The records below must be reproduced exactly. Strip out the pictures.

____

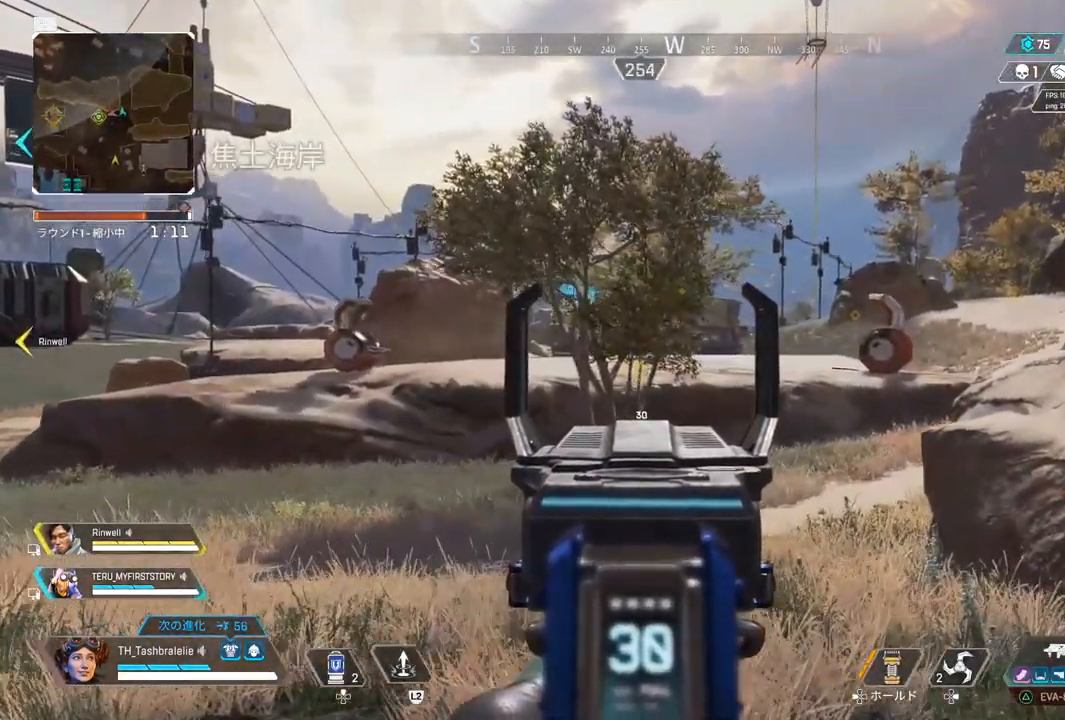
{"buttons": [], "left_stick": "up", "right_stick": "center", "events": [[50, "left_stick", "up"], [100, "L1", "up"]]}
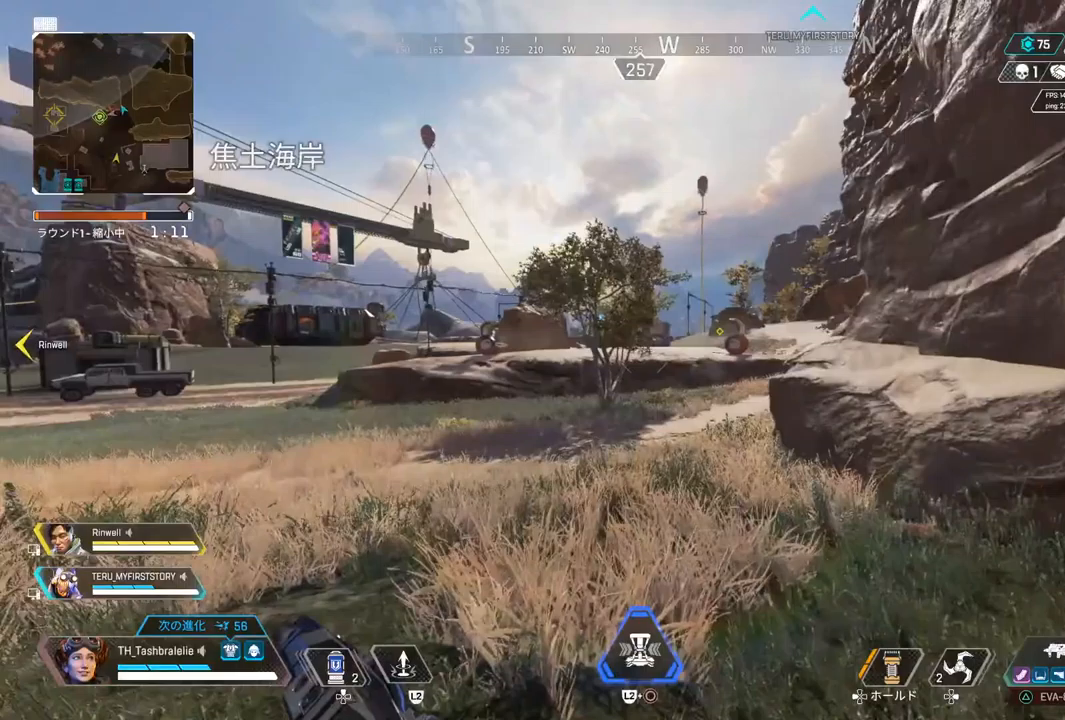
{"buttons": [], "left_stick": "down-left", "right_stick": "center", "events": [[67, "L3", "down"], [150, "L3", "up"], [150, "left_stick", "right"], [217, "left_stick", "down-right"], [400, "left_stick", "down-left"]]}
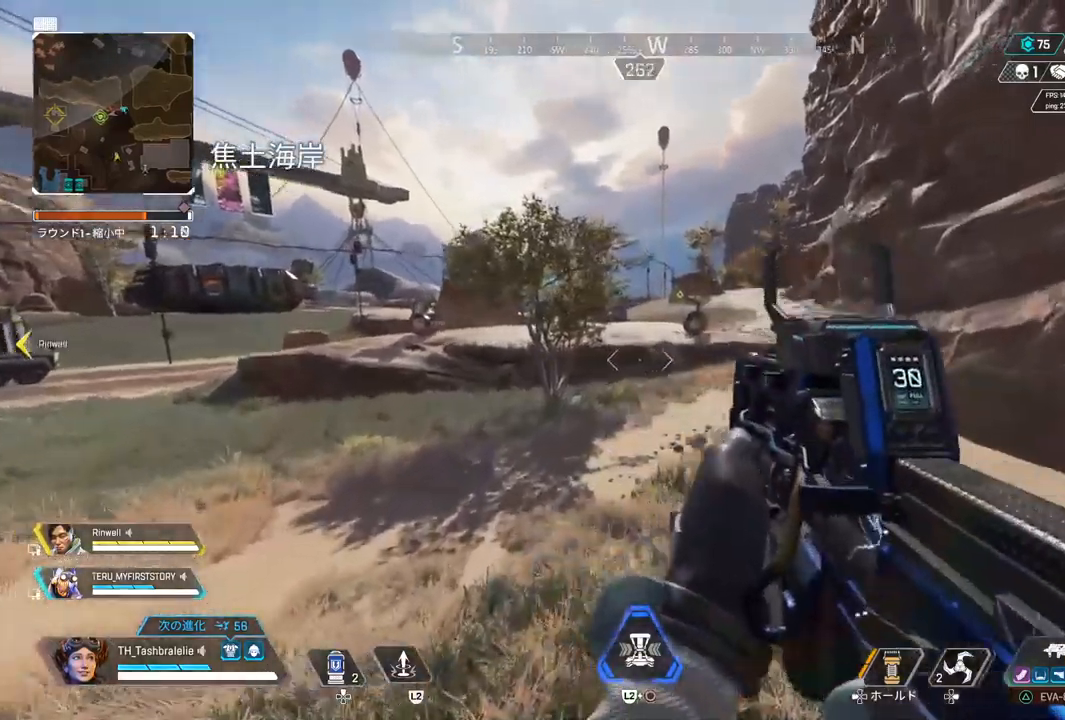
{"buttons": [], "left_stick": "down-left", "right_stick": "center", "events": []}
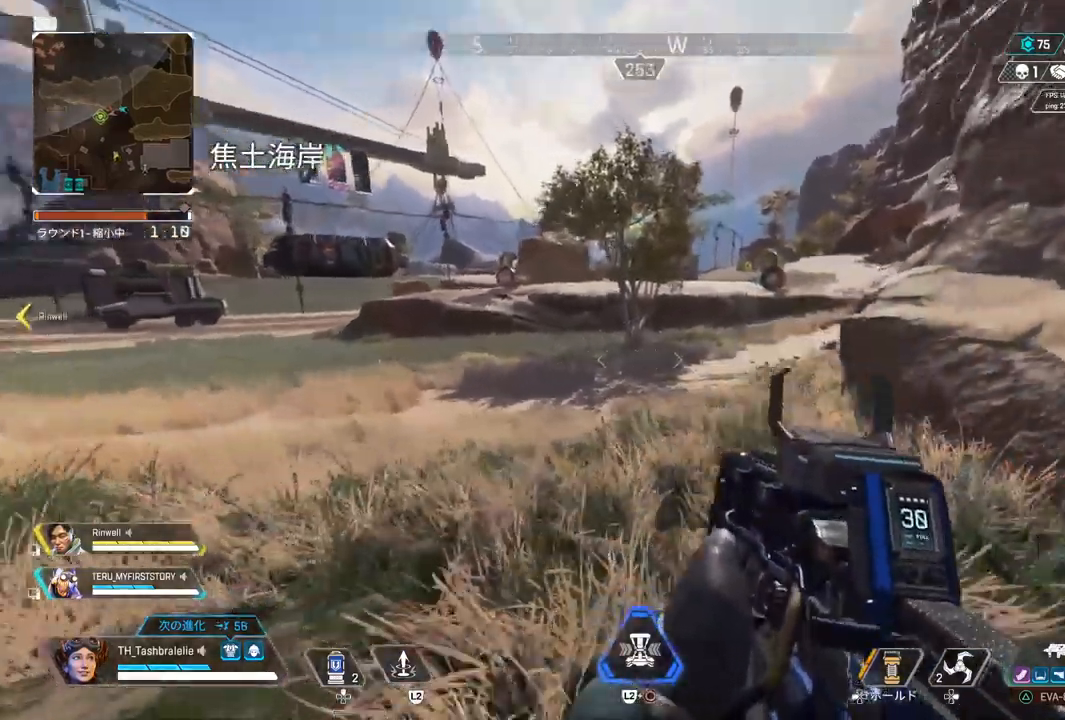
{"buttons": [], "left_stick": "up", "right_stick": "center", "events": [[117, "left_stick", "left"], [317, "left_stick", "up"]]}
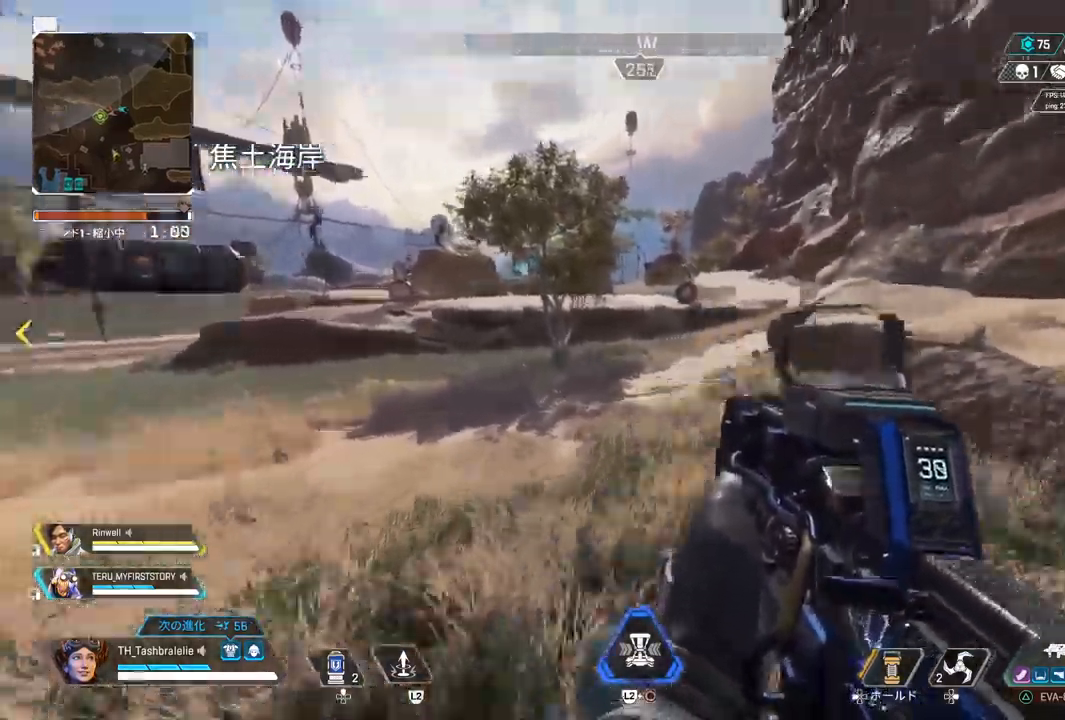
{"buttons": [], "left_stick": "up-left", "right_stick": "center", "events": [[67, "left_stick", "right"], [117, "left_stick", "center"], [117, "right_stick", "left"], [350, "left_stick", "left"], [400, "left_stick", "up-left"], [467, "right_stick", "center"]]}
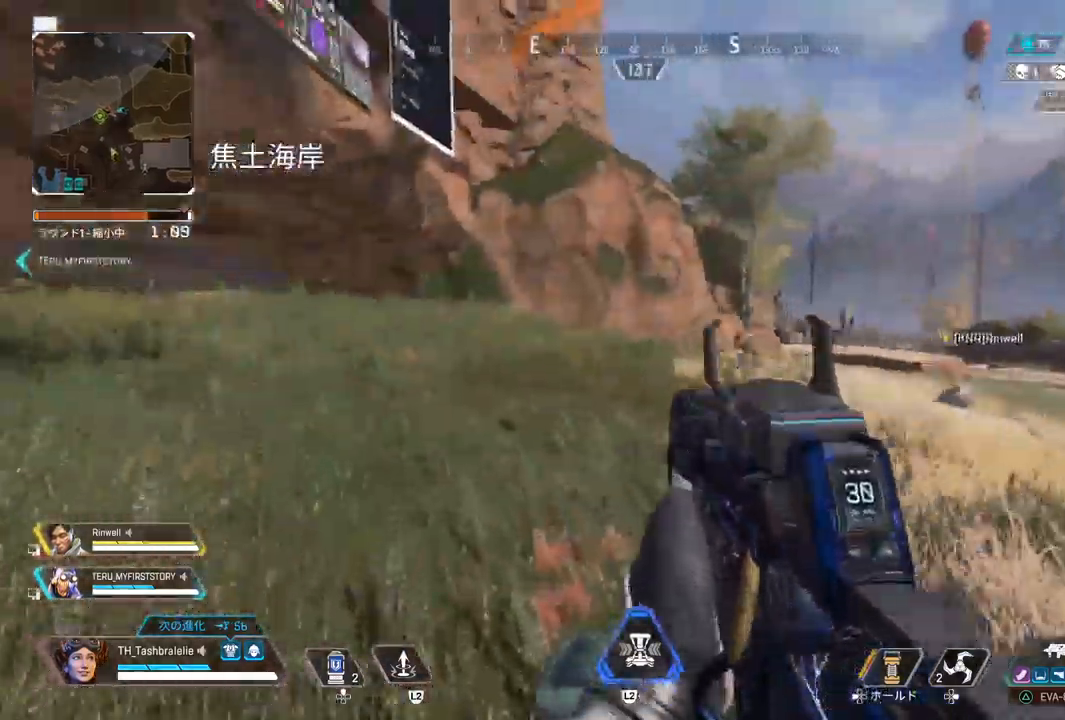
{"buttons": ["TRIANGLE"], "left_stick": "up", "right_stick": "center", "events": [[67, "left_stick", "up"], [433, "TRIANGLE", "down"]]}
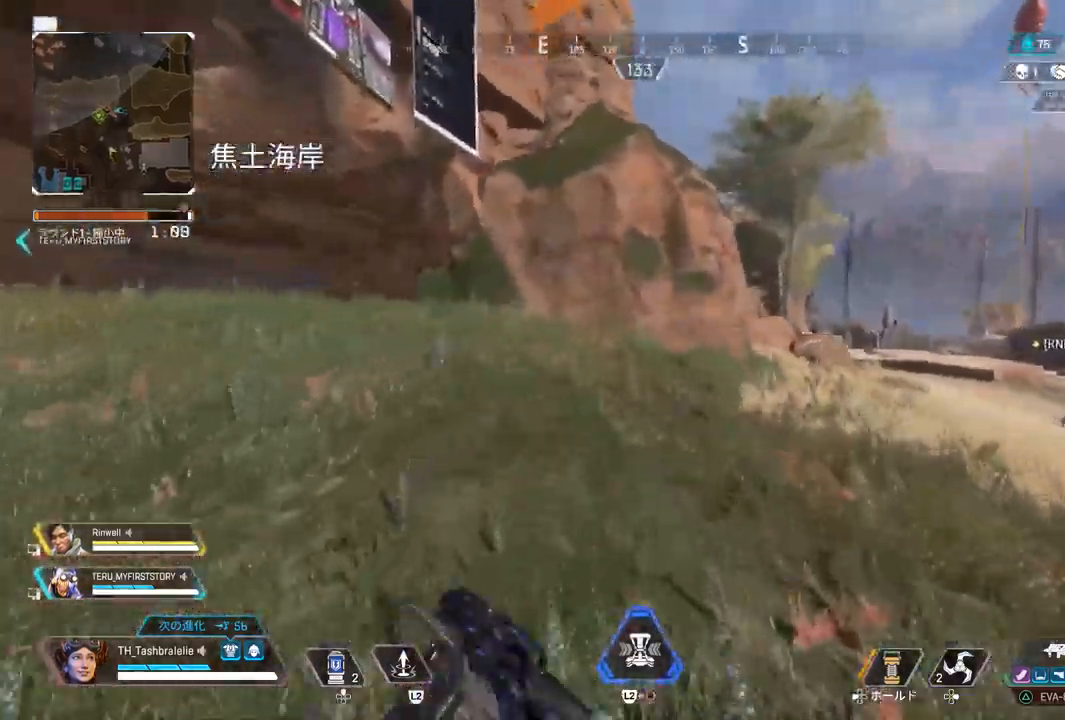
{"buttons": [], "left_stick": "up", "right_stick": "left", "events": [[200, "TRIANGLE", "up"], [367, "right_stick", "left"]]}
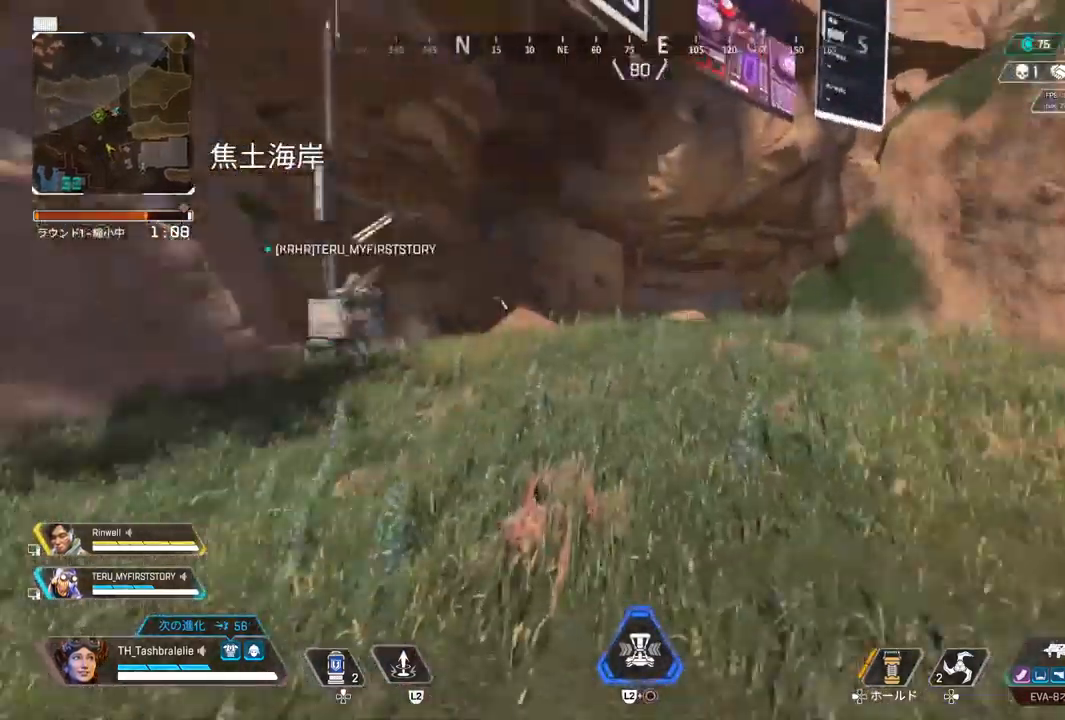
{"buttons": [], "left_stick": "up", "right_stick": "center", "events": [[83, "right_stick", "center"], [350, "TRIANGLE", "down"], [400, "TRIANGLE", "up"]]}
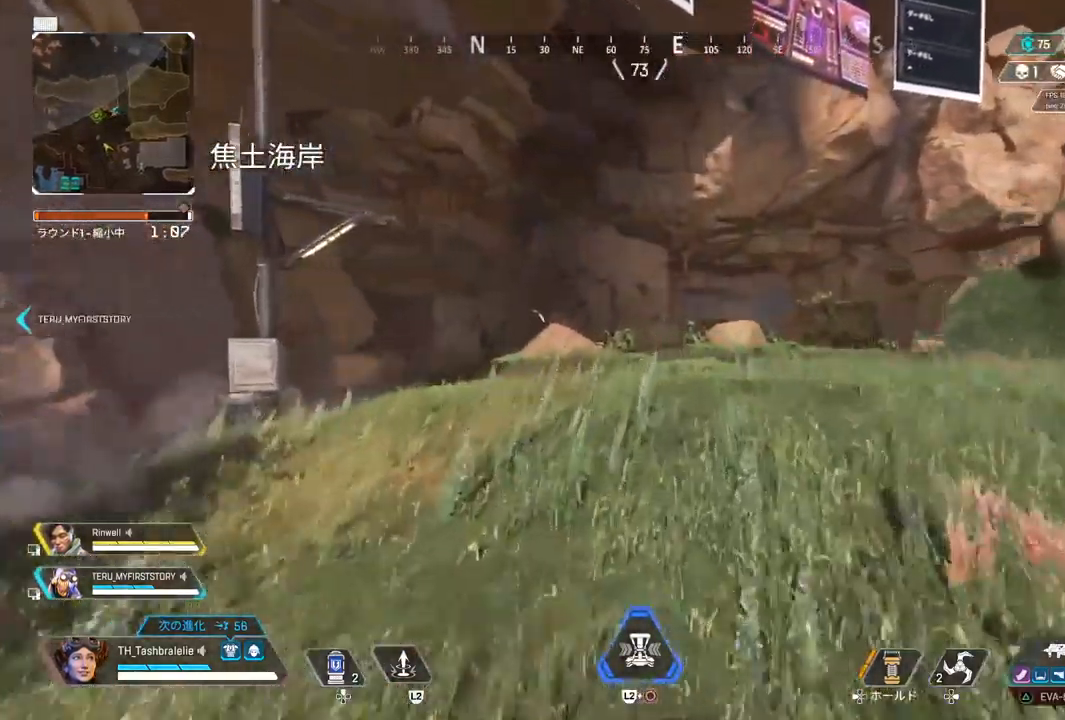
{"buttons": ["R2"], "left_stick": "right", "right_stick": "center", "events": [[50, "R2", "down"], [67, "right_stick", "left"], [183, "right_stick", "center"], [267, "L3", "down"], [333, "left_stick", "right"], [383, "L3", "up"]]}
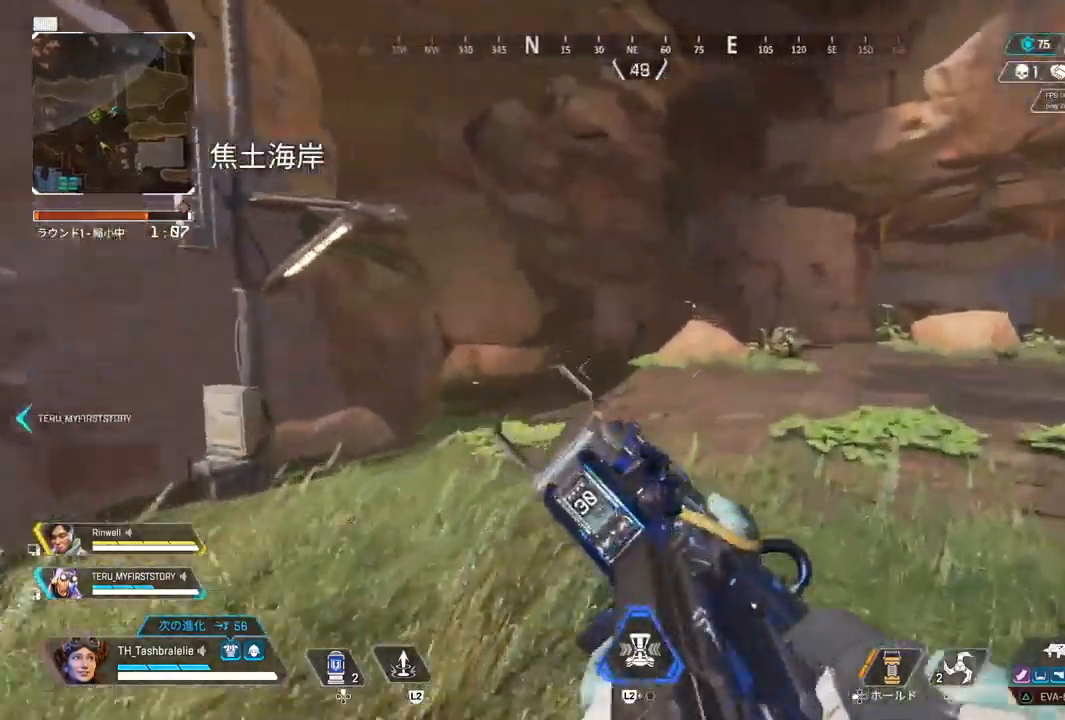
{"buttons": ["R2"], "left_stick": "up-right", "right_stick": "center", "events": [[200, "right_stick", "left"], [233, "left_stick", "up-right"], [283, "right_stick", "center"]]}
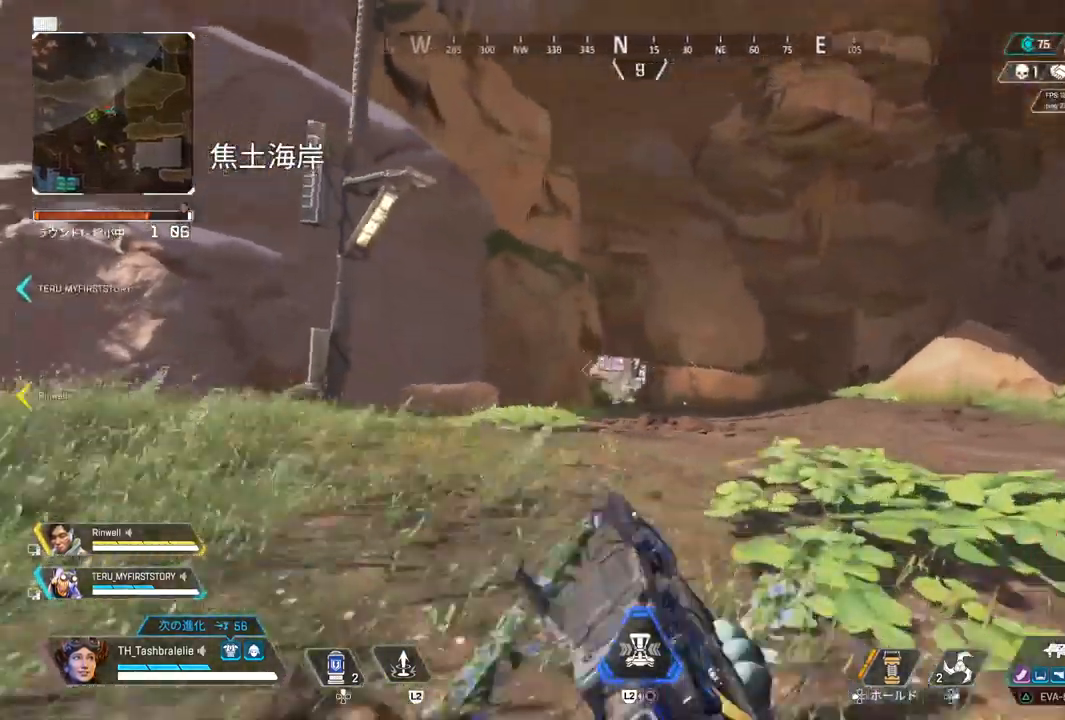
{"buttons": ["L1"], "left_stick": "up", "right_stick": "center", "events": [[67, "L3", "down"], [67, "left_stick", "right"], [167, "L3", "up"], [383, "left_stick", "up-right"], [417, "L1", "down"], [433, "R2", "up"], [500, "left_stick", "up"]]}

____

# Response
{"buttons": [], "left_stick": "up", "right_stick": "center", "events": [[50, "left_stick", "up"], [100, "L1", "up"]]}
{"buttons": [], "left_stick": "down-left", "right_stick": "center", "events": [[67, "L3", "down"], [150, "L3", "up"], [150, "left_stick", "right"], [217, "left_stick", "down-right"], [400, "left_stick", "down-left"]]}
{"buttons": [], "left_stick": "down-left", "right_stick": "center", "events": []}
{"buttons": [], "left_stick": "up", "right_stick": "center", "events": [[117, "left_stick", "left"], [317, "left_stick", "up"]]}
{"buttons": [], "left_stick": "up-left", "right_stick": "center", "events": [[67, "left_stick", "right"], [117, "left_stick", "center"], [117, "right_stick", "left"], [350, "left_stick", "left"], [400, "left_stick", "up-left"], [467, "right_stick", "center"]]}
{"buttons": ["TRIANGLE"], "left_stick": "up", "right_stick": "center", "events": [[67, "left_stick", "up"], [433, "TRIANGLE", "down"]]}
{"buttons": [], "left_stick": "up", "right_stick": "left", "events": [[200, "TRIANGLE", "up"], [367, "right_stick", "left"]]}
{"buttons": [], "left_stick": "up", "right_stick": "center", "events": [[83, "right_stick", "center"], [350, "TRIANGLE", "down"], [400, "TRIANGLE", "up"]]}
{"buttons": ["R2"], "left_stick": "right", "right_stick": "center", "events": [[50, "R2", "down"], [67, "right_stick", "left"], [183, "right_stick", "center"], [267, "L3", "down"], [333, "left_stick", "right"], [383, "L3", "up"]]}
{"buttons": ["R2"], "left_stick": "up-right", "right_stick": "center", "events": [[200, "right_stick", "left"], [233, "left_stick", "up-right"], [283, "right_stick", "center"]]}
{"buttons": ["L1"], "left_stick": "up", "right_stick": "center", "events": [[67, "L3", "down"], [67, "left_stick", "right"], [167, "L3", "up"], [383, "left_stick", "up-right"], [417, "L1", "down"], [433, "R2", "up"], [500, "left_stick", "up"]]}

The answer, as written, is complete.